# DESCRIPTION OF THE TASK
When you write out the listing below, keep each word exactly as it stands and drop the pictures.
===== RECORDS SHOWN
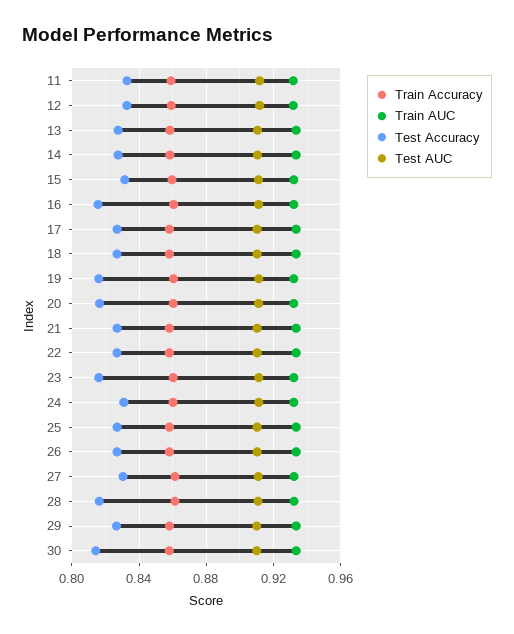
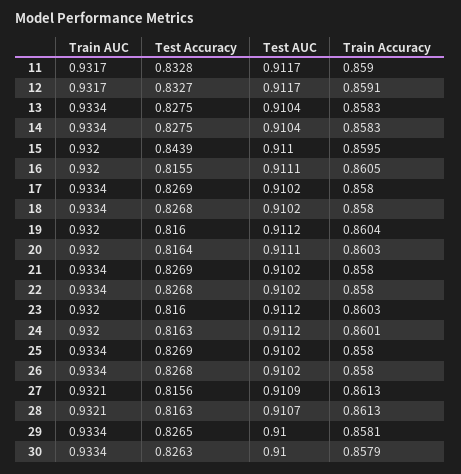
  {
    "Train Accuracy": {
      "11": 0.859,
      "12": 0.8591,
      "13": 0.8583,
      "14": 0.8583,
      "15": 0.8595,
      "16": 0.8605,
      "17": 0.858,
      "18": 0.858,
      "19": 0.8604,
      "20": 0.8603,
      "21": 0.858,
      "22": 0.858,
      "23": 0.8603,
      "24": 0.8601,
      "25": 0.858,
      "26": 0.858,
      "27": 0.8613,
      "28": 0.8613,
      "29": 0.8581,
      "30": 0.8579
    },
    "Train AUC": {
      "11": 0.9317,
      "12": 0.9317,
      "13": 0.9334,
      "14": 0.9334,
      "15": 0.932,
      "16": 0.932,
      "17": 0.9334,
      "18": 0.9334,
      "19": 0.932,
      "20": 0.932,
      "21": 0.9334,
      "22": 0.9334,
      "23": 0.932,
      "24": 0.932,
      "25": 0.9334,
      "26": 0.9334,
      "27": 0.9321,
      "28": 0.9321,
      "29": 0.9334,
      "30": 0.9334
    },
    "Test Accuracy": {
      "11": 0.8328,
      "12": 0.8327,
      "13": 0.8275,
      "14": 0.8275,
-     "15": 0.83,
+     "15": 0.8439,
      "16": 0.8155,
      "17": 0.8269,
      "18": 0.8268,
      "19": 0.816,
      "20": 0.8164,
      "21": 0.8269,
      "22": 0.8268,
      "23": 0.816,
-     "24": 0.83,
+     "24": 0.8163,
      "25": 0.8269,
      "26": 0.8268,
-     "27": 0.83,
+     "27": 0.8156,
      "28": 0.8163,
      "29": 0.8265,
-     "30": 0.815
+     "30": 0.8263
    },
    "Test AUC": {
      "11": 0.9117,
      "12": 0.9117,
      "13": 0.9104,
      "14": 0.9104,
      "15": 0.911,
      "16": 0.9111,
      "17": 0.9102,
      "18": 0.9102,
      "19": 0.9112,
      "20": 0.9111,
      "21": 0.9102,
      "22": 0.9102,
      "23": 0.9112,
      "24": 0.9112,
      "25": 0.9102,
      "26": 0.9102,
      "27": 0.9109,
      "28": 0.9107,
      "29": 0.91,
      "30": 0.91
    }
  }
==========
# REPLY
  {
    "Train Accuracy": {
      "11": 0.859,
      "12": 0.8591,
      "13": 0.8583,
      "14": 0.8583,
      "15": 0.8595,
      "16": 0.8605,
      "17": 0.858,
      "18": 0.858,
      "19": 0.8604,
      "20": 0.8603,
      "21": 0.858,
      "22": 0.858,
      "23": 0.8603,
      "24": 0.8601,
      "25": 0.858,
      "26": 0.858,
      "27": 0.8613,
      "28": 0.8613,
      "29": 0.8581,
      "30": 0.8579
    },
    "Train AUC": {
      "11": 0.9317,
      "12": 0.9317,
      "13": 0.9334,
      "14": 0.9334,
      "15": 0.932,
      "16": 0.932,
      "17": 0.9334,
      "18": 0.9334,
      "19": 0.932,
      "20": 0.932,
      "21": 0.9334,
      "22": 0.9334,
      "23": 0.932,
      "24": 0.932,
      "25": 0.9334,
      "26": 0.9334,
      "27": 0.9321,
      "28": 0.9321,
      "29": 0.9334,
      "30": 0.9334
    },
    "Test Accuracy": {
      "11": 0.8328,
      "12": 0.8327,
      "13": 0.8275,
      "14": 0.8275,
-     "15": 0.83,
+     "15": 0.8439,
      "16": 0.8155,
      "17": 0.8269,
      "18": 0.8268,
      "19": 0.816,
      "20": 0.8164,
      "21": 0.8269,
      "22": 0.8268,
      "23": 0.816,
-     "24": 0.83,
+     "24": 0.8163,
      "25": 0.8269,
      "26": 0.8268,
-     "27": 0.83,
+     "27": 0.8156,
      "28": 0.8163,
      "29": 0.8265,
-     "30": 0.815
+     "30": 0.8263
    },
    "Test AUC": {
      "11": 0.9117,
      "12": 0.9117,
      "13": 0.9104,
      "14": 0.9104,
      "15": 0.911,
      "16": 0.9111,
      "17": 0.9102,
      "18": 0.9102,
      "19": 0.9112,
      "20": 0.9111,
      "21": 0.9102,
      "22": 0.9102,
      "23": 0.9112,
      "24": 0.9112,
      "25": 0.9102,
      "26": 0.9102,
      "27": 0.9109,
      "28": 0.9107,
      "29": 0.91,
      "30": 0.91
    }
  }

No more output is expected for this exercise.